Happy hour (after-work drinks) around the Arco do Teles is a fine way to experience carioca culture in the historic centre of the city, as well as being a Rio de Janeiro tradition. The arch itself is on the northwestern side of Praça XV de Novembro and leads through the charming cobbled street known as Travessa do Comércio to Rua Ouvidor and Rua Mercado. You'll find a vibrant atmosphere amongst the tables of cafés, bars and restaurants that fill these narrow streets, particularly towards the end of the working week, as cariocas relax with a glass of beer and traditional finger foods. The area offers many historical, cultural and gastronomic highlights.
Rio de Janeiro's natural beauty and astonishing views invite residents and visitors to take part in outdoor exercise throughout the city. Frescobol, first played on Copacabana beach during the 1950s, and now considered a traditional pastime, is a popular activity for cariocas on sunny days, both in summer and winter.
The carioca beachfronts are excellent for a sunset bike ride, while the beaches themselves are perfect for a game of volleyball or footvolley. The latter has some characteristics of football – the player may touch the ball with any part of the body except the arms, forearms and hands, as well as those of volleyball – the match is divided into sets, and each team may only touch the ball three times.
There are activities which are even more original, such as slackline, in which players walk across a nylon tightrope fixed between two anchor points. It is common to see people practising slackline on nylon roping fastened between coconut trees on Rio's beaches. Another example is wakeboarding on Lagoa Rodrigo de Freitas, with its stunning views of Christ the Redeemer, the mountains of Tijuca forest, and Pedra da Gávea.

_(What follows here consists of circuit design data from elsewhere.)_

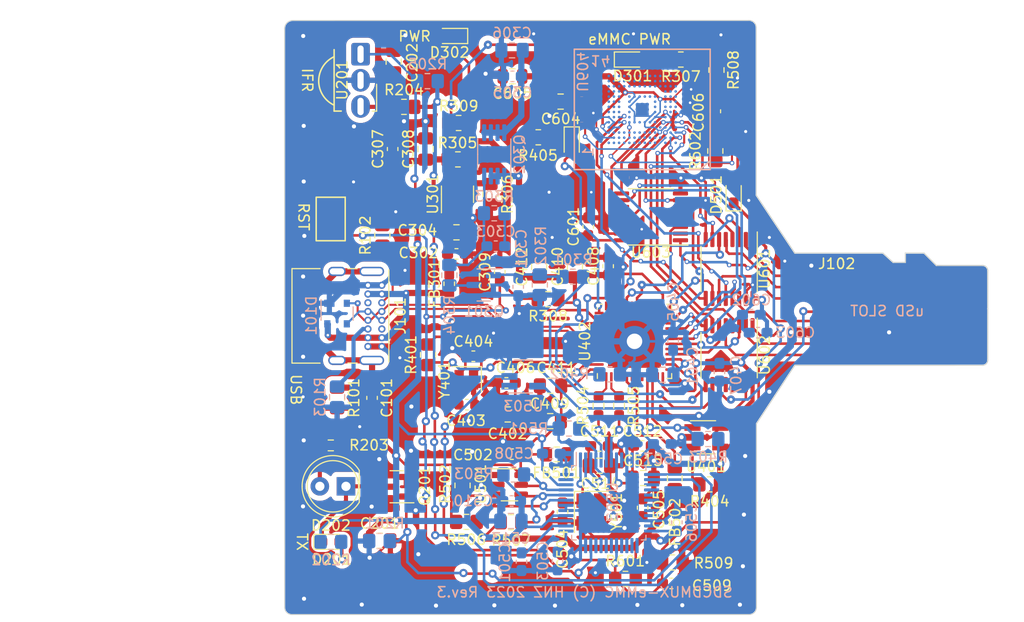
<source format=kicad_pcb>
(kicad_pcb (version 20221018) (generator pcbnew)

  (general
    (thickness 1.6)
  )

  (paper "A4")
  (layers
    (0 "F.Cu" signal)
    (31 "B.Cu" signal)
    (32 "B.Adhes" user "B.Adhesive")
    (33 "F.Adhes" user "F.Adhesive")
    (34 "B.Paste" user)
    (35 "F.Paste" user)
    (36 "B.SilkS" user "B.Silkscreen")
    (37 "F.SilkS" user "F.Silkscreen")
    (38 "B.Mask" user)
    (39 "F.Mask" user)
    (40 "Dwgs.User" user "User.Drawings")
    (41 "Cmts.User" user "User.Comments")
    (42 "Eco1.User" user "User.Eco1")
    (43 "Eco2.User" user "User.Eco2")
    (44 "Edge.Cuts" user)
    (45 "Margin" user)
    (46 "B.CrtYd" user "B.Courtyard")
    (47 "F.CrtYd" user "F.Courtyard")
    (48 "B.Fab" user)
    (49 "F.Fab" user)
    (50 "User.1" user)
    (51 "User.2" user)
    (52 "User.3" user)
    (53 "User.4" user)
    (54 "User.5" user)
    (55 "User.6" user)
    (56 "User.7" user)
    (57 "User.8" user)
    (58 "User.9" user)
  )

  (setup
    (stackup
      (layer "F.SilkS" (type "Top Silk Screen"))
      (layer "F.Paste" (type "Top Solder Paste"))
      (layer "F.Mask" (type "Top Solder Mask") (thickness 0.01))
      (layer "F.Cu" (type "copper") (thickness 0.035))
      (layer "dielectric 1" (type "core") (thickness 1.51) (material "FR4") (epsilon_r 4.5) (loss_tangent 0.02))
      (layer "B.Cu" (type "copper") (thickness 0.035))
      (layer "B.Mask" (type "Bottom Solder Mask") (thickness 0.01))
      (layer "B.Paste" (type "Bottom Solder Paste"))
      (layer "B.SilkS" (type "Bottom Silk Screen"))
      (copper_finish "None")
      (dielectric_constraints no)
    )
    (pad_to_mask_clearance 0)
    (pcbplotparams
      (layerselection 0x00010fc_ffffffff)
      (plot_on_all_layers_selection 0x0000000_00000000)
      (disableapertmacros false)
      (usegerberextensions true)
      (usegerberattributes false)
      (usegerberadvancedattributes true)
      (creategerberjobfile true)
      (dashed_line_dash_ratio 12.000000)
      (dashed_line_gap_ratio 3.000000)
      (svgprecision 6)
      (plotframeref false)
      (viasonmask false)
      (mode 1)
      (useauxorigin false)
      (hpglpennumber 1)
      (hpglpenspeed 20)
      (hpglpendiameter 15.000000)
      (dxfpolygonmode true)
      (dxfimperialunits true)
      (dxfusepcbnewfont true)
      (psnegative false)
      (psa4output false)
      (plotreference true)
      (plotvalue true)
      (plotinvisibletext false)
      (sketchpadsonfab false)
      (subtractmaskfromsilk false)
      (outputformat 1)
      (mirror false)
      (drillshape 0)
      (scaleselection 1)
      (outputdirectory "pcb-sdmux-emmc/")
    )
  )

  (net 0 "")
  (net 1 "/SDCARD_READER/~{MMC_CD}")
  (net 2 "GND")
  (net 3 "Net-(Q301-G)")
  (net 4 "+3.3V")
  (net 5 "+5V")
  (net 6 "/SDCARD_READER/~{RESET}")
  (net 7 "Net-(U402-CRFILT)")
  (net 8 "Net-(U402-PLLFILT)")
  (net 9 "Net-(U402-XTAL1{slash}CLKIN)")
  (net 10 "Net-(U402-XTAL2)")
  (net 11 "Net-(U502-VCCCORE)")
  (net 12 "Net-(U502-VCCA)")
  (net 13 "Net-(U502-XCSI)")
  (net 14 "Net-(U502-XCSO)")
  (net 15 "/SELECTOR/VPHY")
  (net 16 "/SELECTOR/VPLL")
  (net 17 "/SDMUX/MMC_PWR")
  (net 18 "Net-(D201-K)")
  (net 19 "Net-(D201-A)")
  (net 20 "Net-(D202-A)")
  (net 21 "/SELECTOR/ACBUS8")
  (net 22 "Net-(D301-A)")
  (net 23 "/SELECTOR/ACBUS9")
  (net 24 "Net-(D302-A)")
  (net 25 "Net-(J101-SHIELD)")
  (net 26 "Net-(D401-K)")
  (net 27 "/SDCARD_READER/USB-")
  (net 28 "/SDCARD_READER/USB+")
  (net 29 "Net-(D401-A)")
  (net 30 "/SDMUX/SD1_1")
  (net 31 "/SDMUX/SD1_2")
  (net 32 "/SDMUX/SD1_3")
  (net 33 "Net-(U604-VDDI)")
  (net 34 "/SDMUX/SD1_5")
  (net 35 "/SDMUX/SD1_7")
  (net 36 "/SDMUX/SD1_8")
  (net 37 "Net-(U604-~{RST})")
  (net 38 "/SDCARD_READER/CRD_PWR")
  (net 39 "Net-(U201-Vcc)")
  (net 40 "/SDCARD_READER/MMCD1")
  (net 41 "/USB POWER/USBVDD_5V")
  (net 42 "/SDCARD_READER/MMCD0")
  (net 43 "/SDCARD_READER/MMCD7")
  (net 44 "/SDCARD_READER/MMCD6")
  (net 45 "Net-(J101-CC1)")
  (net 46 "/SDCARD_READER/MMC_CLK")
  (net 47 "/SDCARD_READER/MMCD5")
  (net 48 "/SDCARD_READER/MMC_CMD")
  (net 49 "/SDCARD_READER/USBDP1-")
  (net 50 "/SDCARD_READER/MMCD4")
  (net 51 "/SDCARD_READER/USBDP1+")
  (net 52 "/SDCARD_READER/MMCD3")
  (net 53 "Net-(U402-RBIAS)")
  (net 54 "Net-(U401-SCL)")
  (net 55 "/SDCARD_READER/USBDP2-")
  (net 56 "/SDCARD_READER/USBDP2+")
  (net 57 "Net-(U401-SDA)")
  (net 58 "Net-(U502-REF)")
  (net 59 "Net-(U501-DO)")
  (net 60 "Net-(U501-CS)")
  (net 61 "/SDCARD_READER/MMCD2")
  (net 62 "unconnected-(U502-ACBUS6-Pad30)")
  (net 63 "Net-(U502-DM)")
  (net 64 "Net-(U502-DP)")
  (net 65 "/SDMUX/D2")
  (net 66 "Net-(U501-DI)")
  (net 67 "Net-(U501-CLK)")
  (net 68 "/SDMUX/D3")
  (net 69 "unconnected-(U402-PRTCTL2-Pad6)")
  (net 70 "unconnected-(U402-PRTCTL3-Pad7)")
  (net 71 "unconnected-(U402-~{SPI_CE}-Pad8)")
  (net 72 "unconnected-(U402-SPI_DI-Pad11)")
  (net 73 "/SDMUX/CMD")
  (net 74 "/SDMUX/CLK")
  (net 75 "/SDMUX/D0")
  (net 76 "/SDMUX/D1")
  (net 77 "unconnected-(U402-xD_~{WE}-Pad22)")
  (net 78 "/SELECTOR/ADBUS2")
  (net 79 "/SELECTOR/ADBUS3")
  (net 80 "/SELECTOR/ADBUS4")
  (net 81 "/SELECTOR/ADBUS5")
  (net 82 "/SELECTOR/ADBUS6")
  (net 83 "/SELECTOR/ADBUS7")
  (net 84 "/SELECTOR/ACBUS0")
  (net 85 "/SELECTOR/ACBUS1")
  (net 86 "/SELECTOR/ACBUS2")
  (net 87 "/SELECTOR/ACBUS3")
  (net 88 "/SELECTOR/ACBUS4")
  (net 89 "/SDMUX/D4")
  (net 90 "/SELECTOR/ACBUS7")
  (net 91 "unconnected-(U402-xD_~{CE}-Pad26)")
  (net 92 "unconnected-(U402-xD_~{RE}-Pad27)")
  (net 93 "unconnected-(U402-xD_~{B{slash}R}-Pad28)")
  (net 94 "unconnected-(U402-xD_~{CD}-Pad29)")
  (net 95 "/SDMUX/D5")
  (net 96 "unconnected-(U602-S4A-Pad14)")
  (net 97 "unconnected-(U402-MS_INS-Pad31)")
  (net 98 "unconnected-(U402-NC-Pad36)")
  (net 99 "unconnected-(U603-S1A-Pad2)")
  (net 100 "unconnected-(U603-S3A-Pad11)")
  (net 101 "unconnected-(U603-S4A-Pad14)")
  (net 102 "/SDMUX/D6")
  (net 103 "unconnected-(U603-S2A-Pad5)")
  (net 104 "/SDMUX/D7")
  (net 105 "unconnected-(U604-RFU-PadA7)")
  (net 106 "unconnected-(U604-RFU-PadE5)")
  (net 107 "unconnected-(U604-VSF-PadE8)")
  (net 108 "unconnected-(U604-VSF-PadE9)")
  (net 109 "unconnected-(U604-VSF-PadE10)")
  (net 110 "unconnected-(U604-VSF-PadF10)")
  (net 111 "unconnected-(U604-RFU-PadG3)")
  (net 112 "unconnected-(U604-VSF-PadG10)")
  (net 113 "unconnected-(U604-DS-PadH5)")
  (net 114 "unconnected-(U604-RFU-PadK7)")
  (net 115 "unconnected-(U604-VSF-PadK10)")
  (net 116 "unconnected-(U604-RFU-PadP7)")
  (net 117 "unconnected-(U604-VSF-PadP10)")
  (net 118 "unconnected-(U602-D4-Pad12)")
  (net 119 "unconnected-(U602-S4B-Pad13)")
  (net 120 "Net-(Q302-G)")
  (net 121 "/SELECTOR/~{SEL1}")
  (net 122 "Net-(D501-A)")
  (net 123 "/SDMUX/SD1_4")
  (net 124 "Net-(Q301-D)")
  (net 125 "/SDMUX/MMC_PWR_EN")
  (net 126 "Net-(U301-ADJ)")
  (net 127 "unconnected-(U503-NC-Pad1)")
  (net 128 "unconnected-(U604-RFU-PadK6)")
  (net 129 "unconnected-(J101-SBU1-PadA8)")
  (net 130 "Net-(J101-CC2)")
  (net 131 "unconnected-(J101-SBU2-PadB8)")
  (net 132 "/INFRARED CONT/INFRAD_TX")
  (net 133 "/INFRARED CONT/INFRAD_RX")

  (footprint "Package_TO_SOT_SMD:SOT-23-5" (layer "F.Cu") (at 176.3 85.7 90))

  (footprint "Capacitor_SMD:C_0603_1608Metric_Pad1.08x0.95mm_HandSolder" (layer "F.Cu") (at 190.9375 92.6925 90))

  (footprint "tbctl:R_0805_2012Metric_Pad1.20x1.40mm_HandSolder" (layer "F.Cu") (at 176.41 78.77))

  (footprint "Capacitor_SMD:C_0603_1608Metric_Pad1.08x0.95mm_HandSolder" (layer "F.Cu") (at 197.08 123.54))

  (footprint "tbctl:uSD Card Pad" (layer "F.Cu") (at 227.12 93.225 -90))

  (footprint "Capacitor_SMD:C_0603_1608Metric_Pad1.08x0.95mm_HandSolder" (layer "F.Cu") (at 168 105.5 -90))

  (footprint "Capacitor_SMD:C_0603_1608Metric_Pad1.08x0.95mm_HandSolder" (layer "F.Cu") (at 190.1 110.18))

  (footprint "tbctl:C_0805_2012Metric_Pad1.18x1.45mm_HandSolder" (layer "F.Cu") (at 185.34 104.32 180))

  (footprint "tbctl:R_0805_2012Metric_Pad1.20x1.40mm_HandSolder" (layer "F.Cu") (at 197.18 121.5))

  (footprint "Package_SO:TSSOP-16_4.4x5mm_P0.65mm" (layer "F.Cu") (at 202.692 101.346 -90))

  (footprint "Capacitor_SMD:C_0603_1608Metric_Pad1.08x0.95mm_HandSolder" (layer "F.Cu") (at 201.35 77.63 90))

  (footprint "tbctl:QFN-48-1EP_7x7mm_P0.5mm_EP5.15x5.15mm" (layer "F.Cu") (at 193.5 100 90))

  (footprint "tbctl:R_0805_2012Metric_Pad1.20x1.40mm_HandSolder" (layer "F.Cu") (at 169 89.7 90))

  (footprint "tbctl:R_0805_2012Metric_Pad1.20x1.40mm_HandSolder" (layer "F.Cu") (at 184.15 80.16 180))

  (footprint "tbctl:Crystal_SMD_2016-4Pin_2.0x1.6mm" (layer "F.Cu") (at 177.16 103.74 180))

  (footprint "Package_TO_SOT_SMD:SOT-23-6" (layer "F.Cu") (at 181.35 113.95))

  (footprint "tbctl:R_0805_2012Metric_Pad1.20x1.40mm_HandSolder" (layer "F.Cu") (at 179.5 85.7 -90))

  (footprint "tbctl:R_0805_2012Metric_Pad1.20x1.40mm_HandSolder" (layer "F.Cu") (at 198 72.6 180))

  (footprint "tbctl:R_0805_2012Metric_Pad1.20x1.40mm_HandSolder" (layer "F.Cu") (at 201.35 81.49 -90))

  (footprint "tbctl:L_0603_1608Metric_Pad1.05x0.95mm_HandSolder" (layer "F.Cu") (at 175.5 94.4 90))

  (footprint "tbctl:LED_0603_1608Metric_Pad1.05x0.95mm_HandSolder" (layer "F.Cu") (at 164 119.5))

  (footprint "Crystal:Crystal_SMD_3225-4Pin_3.2x2.5mm" (layer "F.Cu") (at 189.31 116.59 -90))

  (footprint "tbctl:R_0805_2012Metric_Pad1.20x1.40mm_HandSolder" (layer "F.Cu") (at 176.34 82.31))

  (footprint "tbctl:LED_0603_1608Metric_Pad1.05x0.95mm_HandSolder" (layer "F.Cu") (at 203.13 85.66 90))

  (footprint "tbctl:LED_0603_1608Metric_Pad1.05x0.95mm_HandSolder" (layer "F.Cu") (at 193.2 72.6))

  (footprint "Capacitor_SMD:C_0603_1608Metric" (layer "F.Cu") (at 177.21 106.16 180))

  (footprint "tbctl:TSSP4038" (layer "F.Cu") (at 166.8825 74.62 -90))

  (footprint "Inductor_SMD:L_0805_2012Metric_Pad1.15x1.40mm_HandSolder" (layer "F.Cu") (at 185.94 110.99))

  (footprint "tbctl:R_0805_2012Metric_Pad1.20x1.40mm_HandSolder" (layer "F.Cu") (at 192.62 123.1 180))

  (footprint "Capacitor_SMD:C_0805_2012Metric_Pad1.18x1.45mm_HandSolder" (layer "F.Cu") (at 168.74 119.39))

  (footprint "Inductor_SMD:L_0805_2012Metric_Pad1.15x1.40mm_HandSolder" (layer "F.Cu") (at 197.41 113.32 90))

  (footprint "tbctl:LED_0603_1608Metric_Pad1.05x0.95mm_HandSolder" (layer "F.Cu") (at 175.63 70.31 180))

  (footprint "tbctl:R_0805_2012Metric_Pad1.20x1.40mm_HandSolder" (layer "F.Cu") (at 200.8 113.91 180))

  (footprint "Capacitor_SMD:C_0805_2012Metric_Pad1.18x1.45mm_HandSolder" (layer "F.Cu") (at 176.2 89.4))

  (footprint "Capacitor_SMD:C_0603_1608Metric_Pad1.08x0.95mm_HandSolder" (layer "F.Cu") (at 186.51 116.58 -90))

  (footprint "tbctl:R_0805_2012Metric_Pad1.20x1.40mm_HandSolder" (layer "F.Cu") (at 181.5 117.59))

  (footprint "Package_SO:TSSOP-16_4.4x5mm_P0.65mm" (layer "F.Cu") (at 195.1 87.9 180))

  (footprint "Capacitor_SMD:C_0805_2012Metric" (layer "F.Cu") (at 181.64 74.23 180))

  (footprint "tbctl:R_0805_2012Metric_Pad1.20x1.40mm_HandSolder" (layer "F.Cu") (at 201.46 73.62 -90))

  (footprint "Connector_USB:USB_C_Receptacle_GCT_USB4085" (layer "F.Cu") (at 168.95 94.55 -90))

  (footprint "Package_SO:TSSOP-16_4.4x5mm_P0.65mm" (layer "F.Cu") (at 202.692 92.964 -90))

  (footprint "Capacitor_SMD:C_0805_2012Metric_Pad1.18x1.45mm_HandSolder" (layer "F.Cu")
    (tstamp 90c776ae-f12c-478a-ae59-3ca8830a66f1)
    (at 170.1 72.8 90)
    (descr "Capacitor SMD 0805 (2012 Metric), square (rectangular) end terminal, IPC_7351 nominal with elongated pad for handsoldering. (Body size source: IPC-SM-782 page 76, https://www.pcb-3d.com/wordpress/wp-content/uploads/ipc-sm-782a_amendment_1_and_2.pdf, https://docs.google.com/spreadsheets/d/1BsfQQcO9C6DZCsRaXUlFlo91Tg2WpOkGARC1WS5S8t0/edit?usp=sharing), generated with kicad-footprint-generator")
    (tags "capacitor handsolder")
    (property "Sheetfile" "sdcdmuxemmc-ifrc.kicad_sch")
    (property "Sheetname" "INFRARED CONT")
    (property "digikey" "311-3494-1-ND")
    (property "ki_description" "Unpolarized capacitor")
    (property "ki_keywords" "cap capacitor")
    (property "storeURL" "https://www.digikey.com/en/products/detail/yageo/CC0603MRX5R8BB106/7164378")
    (path "/5f900749-0c8e-4cf0-8852-4ee4609bee43/e4c27b98-fb84-4f82-a7a9-3d9d6236cbb1")
    (attr smd)
    (fp_text reference "C202" (at -0.1 1.8 90) (layer "F.SilkS")
        (effects (font (size 1 1) (thickness 0.15)))
      (tstamp dc901dfe-e2fd-40d0-b673-b56fd1390b88)
    )
    (fp_text value "22uF" (at 0 1.68 90) (layer "F.Fab")
        (effects (font (size 1 1) (thickness 0.15)))
      (tstamp 945403be-a800-4ffa-8668-fba53b352601)
    )
    (fp_text user "${REFERENCE}" (at 0 0 90) (layer "F.Fab")
        (effects (font (size 0.5 0.5) (thickness 0.08)))
      (tstamp 0e81c100-7a0c-4692-ad15-e53decf4842e)
    )
    (fp_line (start -0.261252 -0.735) (end 0.261252 -0.735)
      (stroke (width 0.12) (type solid)) (layer "F.SilkS") (tstamp bec60e11-3342-41d6-8a80-35fcf7d78e76))
    (fp_line (start -0.261252 0.735) (end 0.261252 0.735)
      (stroke (width 0.12) (type solid)) (layer "F.SilkS") (tstamp 076b9133-9918-439b-a020-eaa937c58a03))
    (fp_line (start -1.88 -0.98) (end 1.88 -0.98)
      (stroke (width 0.05) (type solid)) (layer "F.CrtYd") (tstamp 27b764a9-e056-406d-9575-c67fd1767d15))
    (fp_line (start -1.88 0.98) (end -1.88 -0.98)
      (stroke (width 0.05) (type solid)) (layer "F.CrtYd") (tstamp 7f17983d-a93f-4215-898a-f71aa46c7e4b))
    (fp_line (start 1.88 -0.98) (end 1.88 0.98)
      (stroke (width 0.05) (type solid)) (layer "F.CrtYd") (tstamp 7f499ade-179d-491a-b841-cb04763969cc))
    (fp_line (start 1.88 0.98) (end -
... [1001556 chars truncated]
</source>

Known for its rocks abutting the ocean, Arpoador beach is about 500 metres long, and is located between Fort Copacabana and Ipanema Beach. It offers one of the most breathtaking views of Rio: the sunset behind Dois Irmãos hill, framed by the Ipanema and Leblon beaches. This amazing moment is part of the carioca daily routine. Between October and February, when the city observes summer time, you often see locals leaving work in the evening and going straight to the beach simply to admire this natural spectacle.
A great deal of Brazilian history is still alive in Rio de Janeiro. Beautiful buildings from the 19th and 20th centuries house museums, churches and cultural centres that are part of the city’s history and Brazilian culture. Several artistic spaces cater for temporary exhibitions, cinema festivals and music, theatre and dance presentations.
The Museum of Modern Art, for example, is a milestone in Brazilian architecture. The work of architect Affonso Eduardo Reidy and a landscaping project of Roberto Burle Marx resulted in one of Rio’s most renowned cultural spaces. Inaugurated in 1958 and reopened in 1990, the museum hosts major national and international exhibitions.
Among churches and spaces for religious practice, the Catedral Metropolitana, inaugurated in 1979, stands out for the grandiosity and modernity of the cone-shaped architectural design. The cathedral is 75 metres high and has an external diameter of 106 metres, with standing capacity for 20,000 people. Outside the cathedral, visitors are dazzled by the colourful church windows.
Another of Rio de Janeiro historic sites is the Ilha Fiscal. The location, which was a customs clearance office until 1913, became famous for hosting the last ball of the Brazilian empire in November 1889, held in the island’s palace. The neo-gothic palace is open for visits and may be accessed via schooners which leave the Espaço Cultural da Marinha, in Rio’s central district.
An unmissable site for lovers of contemporary art, the building that served as the headquarters and branch agency of the Banco do Brasil until 1989 has been renovated to host one of the city’s most popular cultural and artistic spaces. Located on Avenida Presidente Vargas, near the famous Candelária church, the Centro Cultural do Banco do Brasil (CCBB) includes a library, cinema, theatre, bookstore, shop, tearoom and restaurant, in addition to spaces for temporary exhibitions.